In fact, business has boomed in recent years, says the 53-year-old Lai, so much so that the temple now employs three full-time scribes, who record and transmit to the gods more than 100 petitions per day. That's double or triple the number just a few years ago, when Lai was a one-man show.
Taiwan may have rapidly modernized and boosted educational levels in the past few decades, and its flagship high-tech industries embrace scientific rationalism. Yet many centuries-old, Chinese folk beliefs and practices show no signs of dying out.
Some practices have merely taken new, urban forms as Taiwan's old rural ways fade. Others — like underworld petitions — have survived into the 21st century intact, and might even be more prevalent than before. Such appeals can also be made by the dead against the living, says Paul Katz, an expert on Chinese religious and judicial traditions at Taiwan's Academia Sinica, at a recent talk in Taipei.
"There are people indicting people, ghosts indicting people, people indicting ghosts, and all sorts of other things." said Katz, who did field work at Dizang Temple. "This whole underworld indictment thing is busier than L.A. Law."
According to Katz, approximately 3,500 people file underworld petitions at the Dizang Temple every year.
The Chinese custom of underworld indictments dates back to sometime after the emergence of religious Daoism around the 2nd century A.D., with its emphasis on the bureaucratic order of the underworld.
"There's always been an idea that justice was being administered by officials in this world and the other world," Katz said.

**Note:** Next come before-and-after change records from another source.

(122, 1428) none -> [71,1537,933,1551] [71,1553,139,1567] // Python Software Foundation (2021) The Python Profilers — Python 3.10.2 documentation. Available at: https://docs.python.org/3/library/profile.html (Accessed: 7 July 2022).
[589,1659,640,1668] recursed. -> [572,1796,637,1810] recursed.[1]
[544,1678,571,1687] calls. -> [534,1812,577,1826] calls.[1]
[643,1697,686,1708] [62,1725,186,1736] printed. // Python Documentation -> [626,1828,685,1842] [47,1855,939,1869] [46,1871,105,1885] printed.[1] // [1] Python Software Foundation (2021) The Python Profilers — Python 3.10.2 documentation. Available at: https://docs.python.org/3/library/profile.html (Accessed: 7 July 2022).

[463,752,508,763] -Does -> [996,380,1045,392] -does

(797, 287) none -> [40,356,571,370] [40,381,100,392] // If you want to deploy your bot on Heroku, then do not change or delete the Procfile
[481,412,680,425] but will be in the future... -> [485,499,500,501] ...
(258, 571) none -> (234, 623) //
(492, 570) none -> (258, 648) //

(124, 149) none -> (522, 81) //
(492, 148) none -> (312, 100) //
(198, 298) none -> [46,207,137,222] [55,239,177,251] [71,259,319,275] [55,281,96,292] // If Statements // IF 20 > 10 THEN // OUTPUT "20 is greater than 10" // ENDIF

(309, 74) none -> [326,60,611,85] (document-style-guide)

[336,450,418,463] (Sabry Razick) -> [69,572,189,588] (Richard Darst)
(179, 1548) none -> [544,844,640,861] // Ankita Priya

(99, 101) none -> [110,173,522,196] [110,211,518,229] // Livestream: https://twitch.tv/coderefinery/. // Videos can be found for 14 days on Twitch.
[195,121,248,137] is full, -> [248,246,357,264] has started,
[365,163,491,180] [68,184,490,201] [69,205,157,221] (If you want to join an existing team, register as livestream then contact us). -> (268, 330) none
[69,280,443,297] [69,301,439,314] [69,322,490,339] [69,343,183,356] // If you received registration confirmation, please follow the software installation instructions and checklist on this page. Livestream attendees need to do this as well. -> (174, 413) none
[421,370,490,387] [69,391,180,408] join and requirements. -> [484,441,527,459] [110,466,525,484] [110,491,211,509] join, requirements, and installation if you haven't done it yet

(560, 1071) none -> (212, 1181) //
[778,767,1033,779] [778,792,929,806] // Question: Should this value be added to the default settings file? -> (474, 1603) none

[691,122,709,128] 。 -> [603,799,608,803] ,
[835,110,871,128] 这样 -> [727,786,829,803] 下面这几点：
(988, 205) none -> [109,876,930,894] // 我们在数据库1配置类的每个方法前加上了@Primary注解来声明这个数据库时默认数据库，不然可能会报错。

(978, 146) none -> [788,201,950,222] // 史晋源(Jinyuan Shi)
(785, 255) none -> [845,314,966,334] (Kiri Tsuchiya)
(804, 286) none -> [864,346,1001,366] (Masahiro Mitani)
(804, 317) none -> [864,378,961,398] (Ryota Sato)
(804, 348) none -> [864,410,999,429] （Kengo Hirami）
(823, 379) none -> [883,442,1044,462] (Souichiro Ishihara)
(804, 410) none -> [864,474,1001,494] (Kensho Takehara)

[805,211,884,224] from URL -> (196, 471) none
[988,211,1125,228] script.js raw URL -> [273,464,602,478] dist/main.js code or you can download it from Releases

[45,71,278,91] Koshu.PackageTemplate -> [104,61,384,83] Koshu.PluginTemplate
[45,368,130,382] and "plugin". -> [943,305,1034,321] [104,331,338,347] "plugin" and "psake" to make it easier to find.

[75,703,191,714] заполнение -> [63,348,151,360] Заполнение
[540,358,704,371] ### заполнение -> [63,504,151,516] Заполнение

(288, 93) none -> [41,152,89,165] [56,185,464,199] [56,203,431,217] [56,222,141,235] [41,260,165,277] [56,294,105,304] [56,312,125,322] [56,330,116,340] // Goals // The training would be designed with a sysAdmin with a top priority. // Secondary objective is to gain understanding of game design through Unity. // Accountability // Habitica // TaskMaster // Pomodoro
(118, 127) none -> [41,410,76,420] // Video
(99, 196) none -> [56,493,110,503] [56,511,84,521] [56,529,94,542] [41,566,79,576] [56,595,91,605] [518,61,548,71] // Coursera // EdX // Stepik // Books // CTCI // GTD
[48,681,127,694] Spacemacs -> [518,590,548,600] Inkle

At the Dizang Temple, the custom persists in modern packaging. Just like in a Taipei bank or clinic, petitioners file into a lobby off to the side of the main temple, take a number from a machine and wait their turn on rows of plastic chairs. When an automated voice calls out their number and shows it on a red L.E.D. screen, they step into the scribe's office.
Their complaints involve stolen vehicles, workplace troubles, extramarital affairs, even intellectual property rights disputes between technology firms.
"If they have situations they can't resolve, they come to us," Lai said. "We consider ourselves a bridge to the gods."
Katz' field work found only one change in the nature of such appeals from the late 1990s to 2006: An increase in missing pets cases. More recently, financial disputes have increased with Taiwan's high unemployment and recession-battered economy, Lai said.
The scribes also handle appeals for good health, better karma and getting rid of troublesome ghosts. Such petitions are directed toward the Buddhist deity Ksitigarbha ("Dizang Wang Pu Sa," in Chinese), Lai said. Both Ksitigarbha and the Lord of the Hordes are worshipped side by side at the temple, a common practice in Taiwan's blend of Daoist, Buddhist and folk practices.